Instructions for the task: Using the catalog entry on Pragmatism and organization theory, name every key theme it says permeates the ideas of the early Pragmatist writers.

Author(s):Bente Elkjaer, Barbara Simpson
Volume:32 Editor(s): Haridimos Tsoukas, Robert Chia ISBN: 978-0-85724-595-3 eISBN: 978-0-85724-596-0
Citation:Bente Elkjaer, Barbara Simpson (2011), Pragmatism: A lived and living philosophy. What can it offer to contemporary organization theory?, in Haridimos Tsoukas, Robert Chia (ed.) Philosophy and Organization Theory (Research in the Sociology of Organizations, Volume 32), Emerald Group Publishing Limited, pp.55-84
DOI:10.1108/S0733-558X(2011)0000032005 (Permanent URL)
Publisher:Emerald Group Publishing Limited
Article type:Chapter Item
Abstract:In the past, critics have dismissed American Pragmatism as intellectually naïve and philosophically passé, but in this chapter we argue that it still has much to offer the field of organization studies. Pragmatism is especially relevant to those organizational scholars who are concerned with understanding the dynamic processes and practices of organizational life. This chapter lays out the historical development of Pragmatism, recognizing the originating contributions of Peirce, James, Dewey and Mead. Although each of these writers developed unique philosophical positions, their ideas are all permeated by four key themes: experience, inquiry, habit and transaction. The interplay between these themes informs a temporal view of social practice in which selves and situations are continuously constructed and reconstructed through experimental and reflexive processes of social engagement. We then use organizational learning theory as an example to illustrate the relevance of these four themes, contrasting the anti-dualistic stance of Pragmatism with the work of Argyris and Schön. Finally we turn to consider Weick's organizing and sensemaking, suggesting that Pragmatism offers three potential foci for further development of these theories, namely continuity of past and future in the present, the transactional nature of social agency and reflexivity in social practices. Similarly we see potential for Pragmatism to productively inform the theorizing of other organizational practices such as identity work, strategy work, emotion work and idea work.

[Saved entries]
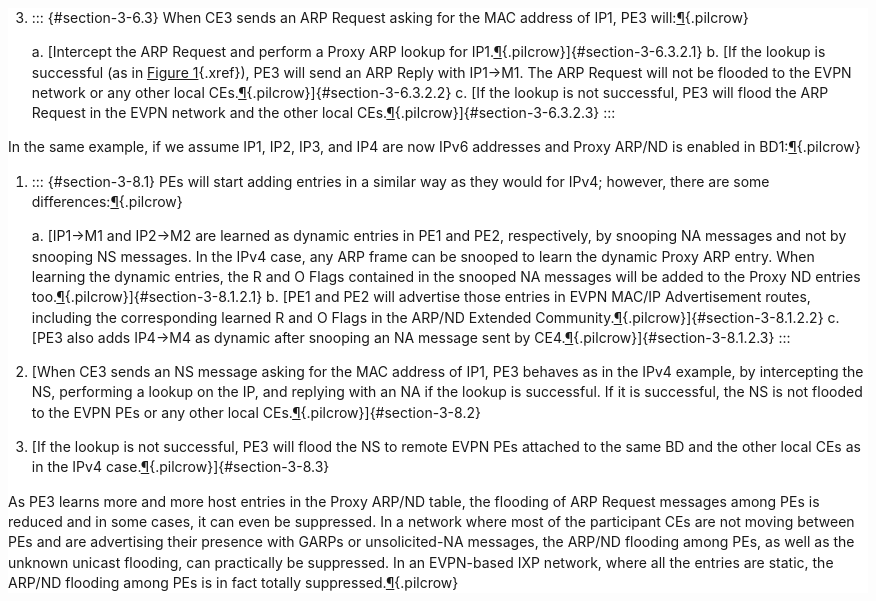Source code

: 3.  ::: {#section-3-6.3}
    When CE3 sends an ARP Request asking for the MAC address of IP1, PE3
    will:[¶](#section-3-6.3.1){.pilcrow}

    a.  [Intercept the ARP Request and perform a Proxy ARP lookup for
        IP1.[¶](#section-3-6.3.2.1){.pilcrow}]{#section-3-6.3.2.1}
    b.  [If the lookup is successful (as in [Figure
        1](#ure-proxy-arp-nd-network-example){.xref}), PE3 will send an
        ARP Reply with IP1-\>M1. The ARP Request will not be flooded to
        the EVPN network or any other local
        CEs.[¶](#section-3-6.3.2.2){.pilcrow}]{#section-3-6.3.2.2}
    c.  [If the lookup is not successful, PE3 will flood the ARP Request
        in the EVPN network and the other local
        CEs.[¶](#section-3-6.3.2.3){.pilcrow}]{#section-3-6.3.2.3}
    :::

In the same example, if we assume IP1, IP2, IP3, and IP4 are now IPv6
addresses and Proxy ARP/ND is enabled in BD1:[¶](#section-3-7){.pilcrow}

1.  ::: {#section-3-8.1}
    PEs will start adding entries in a similar way as they would for
    IPv4; however, there are some
    differences:[¶](#section-3-8.1.1){.pilcrow}

    a.  [IP1-\>M1 and IP2-\>M2 are learned as dynamic entries in PE1 and
        PE2, respectively, by snooping NA messages and not by snooping
        NS messages. In the IPv4 case, any ARP frame can be snooped to
        learn the dynamic Proxy ARP entry. When learning the dynamic
        entries, the R and O Flags contained in the snooped NA messages
        will be added to the Proxy ND entries
        too.[¶](#section-3-8.1.2.1){.pilcrow}]{#section-3-8.1.2.1}
    b.  [PE1 and PE2 will advertise those entries in EVPN MAC/IP
        Advertisement routes, including the corresponding learned R and
        O Flags in the ARP/ND Extended
        Community.[¶](#section-3-8.1.2.2){.pilcrow}]{#section-3-8.1.2.2}
    c.  [PE3 also adds IP4-\>M4 as dynamic after snooping an NA message
        sent by
        CE4.[¶](#section-3-8.1.2.3){.pilcrow}]{#section-3-8.1.2.3}
    :::

2.  [When CE3 sends an NS message asking for the MAC address of IP1, PE3
    behaves as in the IPv4 example, by intercepting the NS, performing a
    lookup on the IP, and replying with an NA if the lookup is
    successful. If it is successful, the NS is not flooded to the EVPN
    PEs or any other local
    CEs.[¶](#section-3-8.2){.pilcrow}]{#section-3-8.2}

3.  [If the lookup is not successful, PE3 will flood the NS to remote
    EVPN PEs attached to the same BD and the other local CEs as in the
    IPv4 case.[¶](#section-3-8.3){.pilcrow}]{#section-3-8.3}

As PE3 learns more and more host entries in the Proxy ARP/ND table, the
flooding of ARP Request messages among PEs is reduced and in some cases,
it can even be suppressed. In a network where most of the participant
CEs are not moving between PEs and are advertising their presence with
GARPs or unsolicited-NA messages, the ARP/ND flooding among PEs, as well
as the unknown unicast flooding, can practically be suppressed. In an
EVPN-based IXP network, where all the entries are static, the ARP/ND
flooding among PEs is in fact totally
suppressed.[¶](#section-3-9){.pilcrow}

The answer: Experience, inquiry, habit and transaction.